─── Testo fornito ───

Non è che ci faccia una bella figura.
ANTONIO SCURATI — Oggi, per la nostra sensibilità, questa dichiarazione è quasi una professione di impotenza; per la mentalità dell’epoca invece era un pronunciamento di virilità, perché anche nell’atto sessuale il maschio guardava sempre e solo al proprio piacere, non prendendo minimamente in considerazione — non volendo nemmeno riconoscere, ammettere, l’esistenza di una sessualità femminile con i relativi piaceri, disgusti, dinamiche. Quindi molto è cambiato. Nessuno di noi oggi direbbe pubblicamente una cosa del genere. Se ascoltiamo però la voce del profondo, quella mentalità misogina la sentiamo riecheggiare — tra i più onesti — in noi. C’è ancora molta strada da fare. E, senza voler fare lo psichiatra d’accatto, nelle centinaia di omicidi di donne che si consumano ogni anno sono sicuro che è quella stessa voce, o qualcosa di assonante, che parla.
MASSIMO POPOLIZIO — Permettetemi di aggiungere una cosa, prima di chiudere la conversazione. Vorrei ringraziare Antonio. Ci siamo sentiti pochissimo per l’adattamento di M, ma una volta ti ho telefonato perché avevo in mente un finale un po’ «azzardato» rispetto al libro. Che finisce con il discorso che segna l’inizio della dittatura, alla Camera il 3 gennaio 1925: «Signori! Il discorso che sto per pronunciare non potrà essere classificato a rigore di termini come un discorso parlamentare. Io non cerco da voi un voto politico, ne ho già avuti troppi». La mia idea era a quel punto di far scendere un muro con la tartaruga stilizzata simbolo di CasaPound: come a dire siamo arrivati al giorno d’oggi, in via Merulana, dove ho abitato. So che lì c’è un baretto dove si ritrovano i militanti di quel gruppo di estrema destra, l’idea era di fare leggere a un attore che somigliasse a qualcuno di loro quel discorso. Mi hai detto: «Non sono contrario all’attualizzazione. Penso però che non sia utile rappresentarli». Ti ringrazio perché mi hai messo in guardia da un finale che poteva essere scenografico — scende un muro, cambiamo i costumi dell’epoca che indossiamo —, in realtà però non era un’idea, ma una trovata che avrebbe fatto «male» al nostro lavoro.

───

◆ Serie di esercizi:
1. Nel testo fornito, in che giorno fu pronunciato alla Camera il discorso che segna l'inizio della dittatura?
2. Riscrivi il passo del testo fornito che comincia con le parole "ANTONIO SCURATI —" e si chiude dopo "assonante, che parla.", sostituendo ogni occorrenza di "mentalità" con "cultura".

─── Voci estratte ───

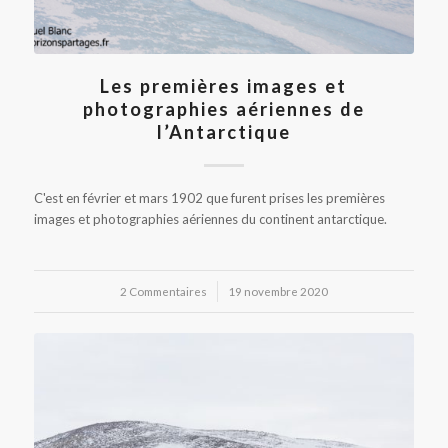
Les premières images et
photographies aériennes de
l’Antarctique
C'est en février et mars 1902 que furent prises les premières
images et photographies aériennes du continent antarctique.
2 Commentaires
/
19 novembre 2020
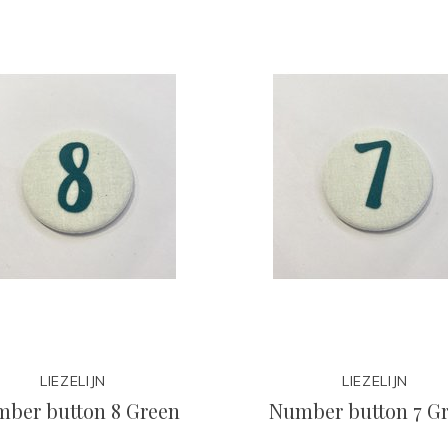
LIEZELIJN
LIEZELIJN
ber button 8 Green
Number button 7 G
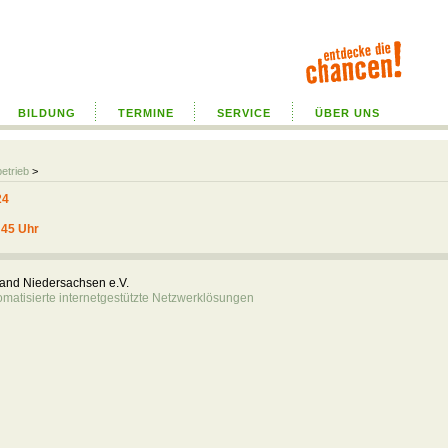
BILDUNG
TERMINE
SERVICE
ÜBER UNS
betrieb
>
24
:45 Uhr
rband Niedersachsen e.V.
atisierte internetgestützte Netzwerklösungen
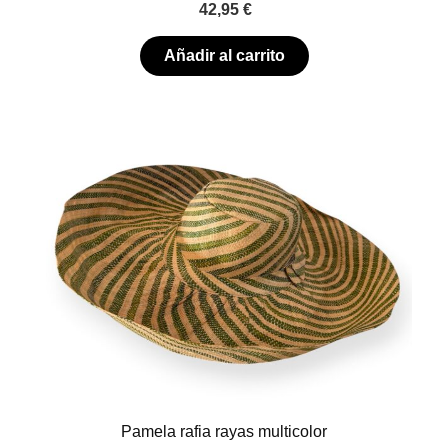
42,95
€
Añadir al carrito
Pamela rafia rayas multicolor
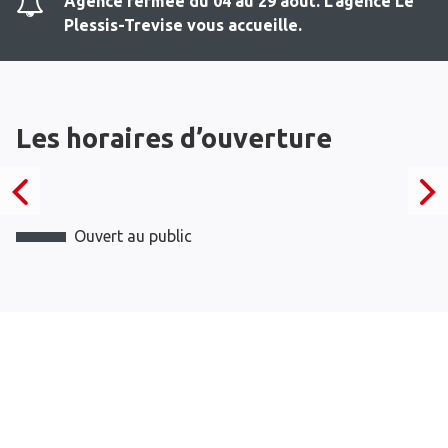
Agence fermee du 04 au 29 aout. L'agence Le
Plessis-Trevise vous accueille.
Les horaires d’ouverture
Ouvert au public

───

◆ Risposte all'esercizio:
1. Il 3 gennaio 1925.

2.
ANTONIO SCURATI — Oggi, per la nostra sensibilità, questa dichiarazione è quasi una professione di impotenza; per la cultura dell’epoca invece era un pronunciamento di virilità, perché anche nell’atto sessuale il maschio guardava sempre e solo al proprio piacere, non prendendo minimamente in considerazione — non volendo nemmeno riconoscere, ammettere, l’esistenza di una sessualità femminile con i relativi piaceri, disgusti, dinamiche. Quindi molto è cambiato. Nessuno di noi oggi direbbe pubblicamente una cosa del genere. Se ascoltiamo però la voce del profondo, quella cultura misogina la sentiamo riecheggiare — tra i più onesti — in noi. C’è ancora molta strada da fare. E, senza voler fare lo psichiatra d’accatto, nelle centinaia di omicidi di donne che si consumano ogni anno sono sicuro che è quella stessa voce, o qualcosa di assonante, che parla.